##### Text excerpt

THE CONSTITUTIONALITY OF THE DRIVER’S PRIVACY PROTECTION ACT: A FORK IN THE INFORMATION ACCESS ROAD
by Angela R. Karras

The Driver’s Privacy Protection Act, instituted in 1997, regulates the disclosure of personal information in motor vehicle records. New controversy surrounds it today as the U.S. Supreme Court evaluates the arguments presented in November 1999 regarding its constitutionality. A split among circuit courts, coupled with the tremendous growth in technology and subsequent new in-roads for information access, draw increased attention toward the Act. The concern for information access in light of the Act, however, reaches beyond the courts’ elucidated concerns about dual sovereignty and the public’s right to privacy. This Note argues that there is a forgotten argument: the Act’s effect on the First Amendment. This issue should not only be considered as a serious factor, but scrutinized carefully within the discussion surrounding the Act’s constitutionality, especially since the Act’s ramifications now have spread into virtually every corner of the news-gathering process.

STRIKE TWO: AN ANALYSIS OF THE CHILD ONLINE PROTECTION ACT’S CONSTITUTIONAL FAILURES
by Heather L. Miller

Congress’s first attempt to regulate minors’ access to sexually explicit material via the Internet failed. Congress responded with the Child Online Protection Act, which, despite its narrower scope, cannot withstand constitutional scrutiny. This Notes delves into the constitutionality of Congress’s second attempt by addressing the difficulty of applying the vague “harmful to minors” definition to the Internet medium and the economic and technological unavailability of the Act’s affirmative defenses. This Note concludes with an explanation as to why legislation is an ineffective mechanism to address the problem of minors’ access to online pornography.

##########
##### Source material

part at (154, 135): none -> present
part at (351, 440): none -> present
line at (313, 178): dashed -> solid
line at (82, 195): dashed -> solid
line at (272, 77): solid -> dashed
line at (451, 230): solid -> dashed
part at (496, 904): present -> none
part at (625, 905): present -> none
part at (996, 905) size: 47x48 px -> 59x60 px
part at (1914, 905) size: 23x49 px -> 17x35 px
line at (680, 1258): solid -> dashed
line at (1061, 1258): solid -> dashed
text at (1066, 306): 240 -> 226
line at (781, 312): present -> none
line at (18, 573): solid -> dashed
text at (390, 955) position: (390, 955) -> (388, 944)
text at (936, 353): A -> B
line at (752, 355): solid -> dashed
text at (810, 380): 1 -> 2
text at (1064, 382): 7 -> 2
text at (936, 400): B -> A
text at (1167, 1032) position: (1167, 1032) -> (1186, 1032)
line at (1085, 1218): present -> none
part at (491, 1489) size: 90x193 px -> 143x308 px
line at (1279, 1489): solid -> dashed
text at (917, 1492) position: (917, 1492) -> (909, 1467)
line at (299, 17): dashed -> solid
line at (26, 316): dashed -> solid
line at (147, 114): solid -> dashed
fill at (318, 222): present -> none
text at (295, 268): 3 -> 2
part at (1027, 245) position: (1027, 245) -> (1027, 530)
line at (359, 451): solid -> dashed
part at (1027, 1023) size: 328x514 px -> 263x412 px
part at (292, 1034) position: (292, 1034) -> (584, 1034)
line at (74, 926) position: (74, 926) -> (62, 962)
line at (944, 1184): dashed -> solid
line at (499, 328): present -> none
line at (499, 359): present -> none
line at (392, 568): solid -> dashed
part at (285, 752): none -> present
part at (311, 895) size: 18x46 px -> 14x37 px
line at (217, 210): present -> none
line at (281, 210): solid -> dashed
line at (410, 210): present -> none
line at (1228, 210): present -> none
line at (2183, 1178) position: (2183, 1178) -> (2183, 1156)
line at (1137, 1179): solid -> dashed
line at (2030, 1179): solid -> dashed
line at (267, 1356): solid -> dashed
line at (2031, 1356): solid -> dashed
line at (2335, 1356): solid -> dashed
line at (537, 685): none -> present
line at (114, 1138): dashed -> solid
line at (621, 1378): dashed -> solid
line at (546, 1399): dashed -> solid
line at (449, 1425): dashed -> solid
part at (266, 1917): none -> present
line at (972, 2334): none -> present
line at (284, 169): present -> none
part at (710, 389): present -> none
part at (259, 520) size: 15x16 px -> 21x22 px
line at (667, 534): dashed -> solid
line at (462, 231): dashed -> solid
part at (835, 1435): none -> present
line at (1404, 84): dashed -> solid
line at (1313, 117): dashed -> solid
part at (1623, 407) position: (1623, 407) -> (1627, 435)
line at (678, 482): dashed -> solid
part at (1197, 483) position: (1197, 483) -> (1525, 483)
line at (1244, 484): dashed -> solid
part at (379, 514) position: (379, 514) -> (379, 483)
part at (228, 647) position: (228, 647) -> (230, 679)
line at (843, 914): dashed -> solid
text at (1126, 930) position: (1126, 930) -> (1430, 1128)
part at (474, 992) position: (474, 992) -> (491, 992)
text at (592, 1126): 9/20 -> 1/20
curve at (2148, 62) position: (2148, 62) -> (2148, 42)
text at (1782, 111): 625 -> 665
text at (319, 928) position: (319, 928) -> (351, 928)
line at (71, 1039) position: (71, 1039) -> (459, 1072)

##########

* _Tasks_:
[1] According to the law review note summaries, in what year was the Driver's Privacy Protection Act instituted?
[2] Update the passage of the law review note summaries starting at "STRIKE TWO: AN" and ending at "to online pornography.", replacing "affirmative defenses" with "statutory defenses".
[3] Go on with the law review note summaries from where they stop.

* _Answers_:
[1] 1997

[2]
STRIKE TWO: AN ANALYSIS OF THE CHILD ONLINE PROTECTION ACT’S CONSTITUTIONAL FAILURES
by Heather L. Miller

Congress’s first attempt to regulate minors’ access to sexually explicit material via the Internet failed. Congress responded with the Child Online Protection Act, which, despite its narrower scope, cannot withstand constitutional scrutiny. This Notes delves into the constitutionality of Congress’s second attempt by addressing the difficulty of applying the vague “harmful to minors” definition to the Internet medium and the economic and technological unavailability of the Act’s statutory defenses. This Note concludes with an explanation as to why legislation is an ineffective mechanism to address the problem of minors’ access to online pornography.

[3]
FEDERAL COURT JURISDICTION OVER PRIVATE TCPA CLAIMS: WHY THE FEDERAL COURTS OF APPEALS GOT IT RIGHT
by Kevin N. Tharp

The Telephone Consumer Protection Act of 1991 protects the privacy interests of residential telephone subscribers by placing restrictions on unsolicited, automated telephone calls to the home and facilitates interstate commerce by restricting certain uses of facsimile machines and automatic dialers. Since the statute is silent regarding federal district court jurisdiction over private TCPA claims, federal courts scramble in search for existing law to support their conclusions that the TCPA divests federal district courts of jurisdiction over private TCPA claims. In addition to the reasoning offered by the circuit courts, this Notes discusses the jurisdiction issue and adds an important reason for choosing state courts as the only venues available for private TCPA claims: state courts provide a cheap and easy enforcement of the Act.

Comments

CABLE INTERNET UNBUNDLING: LOCAL LEADERSHIP IN THE DEPLOYMENT HIGH SPEED ACCESS
By Marcus Maher

With the pending merger of TCI and AT&T and their promise of “one-stop” television, Internet, and telephone service, the cable Internet issues move to the forefront. The desire of traditional Internet Service Providers to gain access to new high-speed technologies for Internet access led to requests for unbundling or open access to cable systems. Despite the heated debate on the need for unbundling that has occurred at the federal level, local authorities have taken the lead in requiring open access to cable for competing ISPs. General anticompetitive concerns with cable Internet dominated by the cable company could be alleviated in large part by requiring open access to cable for Internet Service Providers.